Check every line below for the word "owner" and give only the number of lines where it appears.
########################################
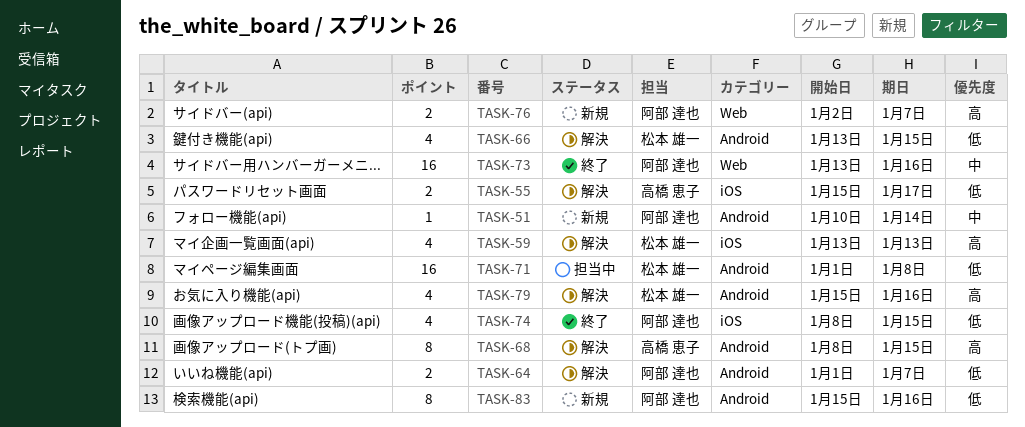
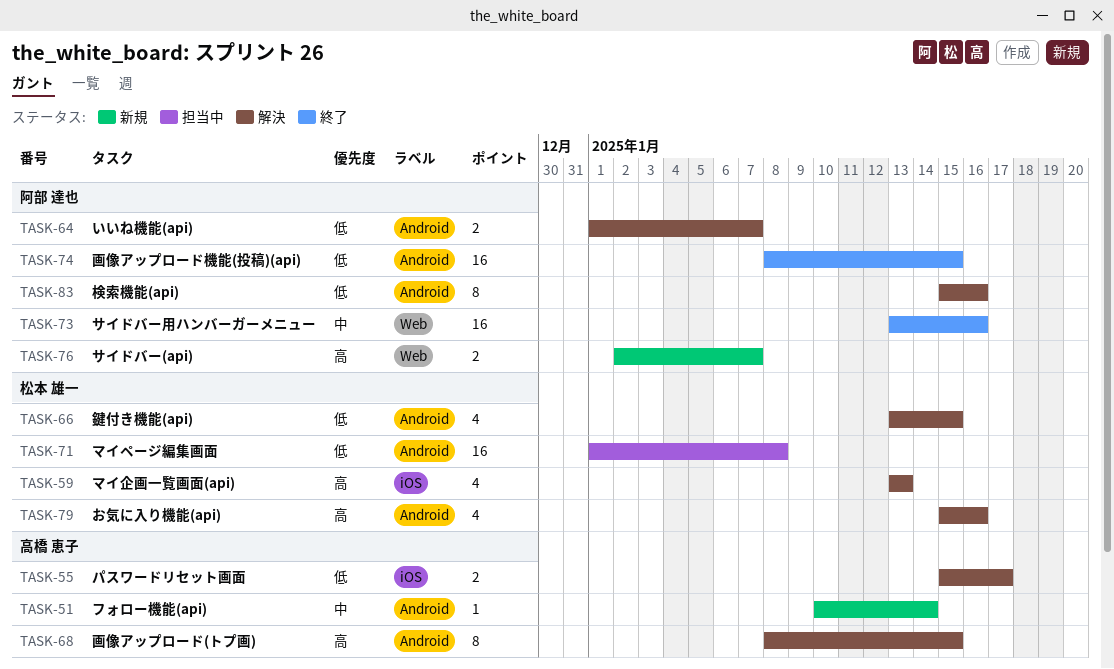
TASK-51, owner: 阿部 達也 -> 高橋 恵子
TASK-74, label: iOS -> Android
TASK-74, estimate: 4 -> 16
TASK-83, status: 新規 -> 解決

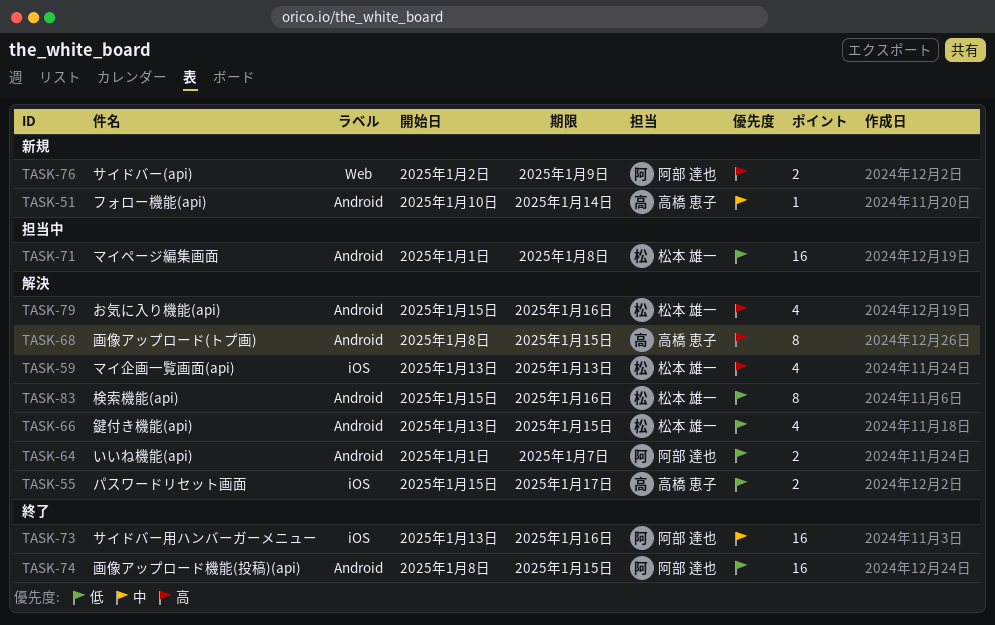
TASK-73, label: Web -> iOS
TASK-76, due: Jan 7 -> Jan 9
TASK-83, owner: 阿部 達也 -> 松本 雄一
########################################
● RESULT OF THIS EXERCISE: 2